== SUPPLIED TEXT ==

-- Opening Marker --

Reverse a dictionary - python

I'm trying to write a program for school. I'm a biotech major and this is a required course, but I'm not a programmer. So, this is probably easy for many, but difficult for me. Anyway, I have a text file with about 30 lines. Each line has a movie name listed first and actors who appeared in the movie, separated by commas following. Here's what I have so far:
InputName = input('What is the name of the file? ')
File = open(InputName, 'r+').readlines()
ActorLst = []
for line in File:
MovieActLst = line.split(',')
Movie = MovieActLst[0]
Actors = MovieActLst[1:]
for actor in Actors:
if actor not in ActorLst:
ActorLst.append(actor)
MovieDict = {Movie: Actors for x in MovieActLst}
print (MovieDict)
print(len(MovieDict))
Output(shortened):
What is the name of the file? Movies.txt
{"Ocean's Eleven": ['George Clooney', 'Brad Pitt', 'Elliot Gould', 'Casey Affleck', 'Carl Reiner', 'Julia Roberts', 'Angie Dickinson', 'Steve Lawrence', 'Wayne Newton\n']}
1
{'Up in the Air': ['George Clooney', 'Sam Elliott', 'Jason Bateman\n']}
1
{'Iron Man': ['Robert Downey Jr', 'Jeff Bridges', 'Gwyneth Paltrow\n']}
1
{'The Big Lebowski': ['Jeff Bridges', 'John Goodman', 'Julianne Moore', 'Sam Elliott\n']}
1
I have created a dictionary (MovieDict) that contains a movie name for the key and a list of actors for the values. There are about 30 movie names (keys). I need to figure out how to iterate through this dictionary to essentially reverse it. I want a dictionary that contains an actor as a key and the movies they play in as the values.
However, I think I have created a list of dictionaries as well instead of one dictionary and now I have really confused myself! Any suggestions?

Trivial using collections.defaultdict:
from collections import defaultdict
reverse = defaultdict(list)
for movie, actors in MovieDict.items():
for actor in actors:
reverse[actor].append(movie)
Thedefaultdict class differs from dict because when you try to access a key that does not exist, it creates it and sets its value to an item created by the factory passed to the constructor(list in the above code), this avoids catching the KeyError or checking if the key is in the dictionary.

-- Closing Marker --

== THE DATA ==
-- Opening Marker --

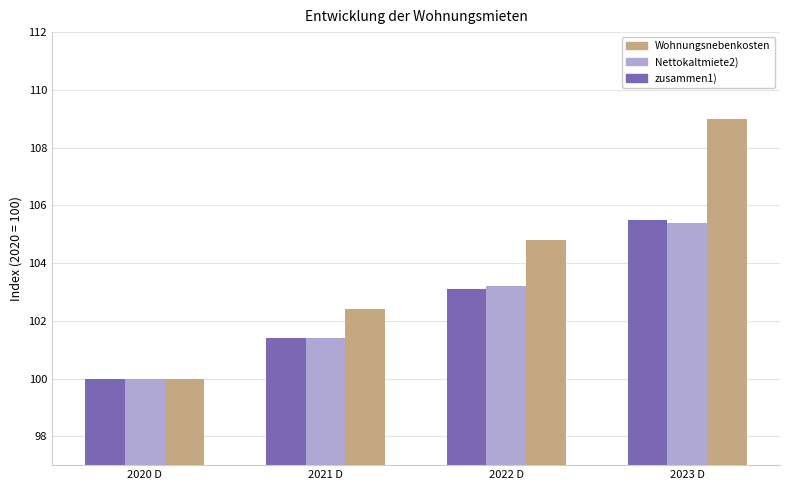

Where does the zusammen1) series first go above 103?

2022 D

-- Closing Marker --

== REQUIRED WORK ==
Revise the passage of the dictionary-reversal thread that opens with "Thedefaultdict class differs" and closes with "in the dictionary.", putting "callable" in place of "factory". The data shares no connection with the dictionary-reversal thread.

== RESPONSE TO THIS EXERCISE ==
Thedefaultdict class differs from dict because when you try to access a key that does not exist, it creates it and sets its value to an item created by the callable passed to the constructor(list in the above code), this avoids catching the KeyError or checking if the key is in the dictionary.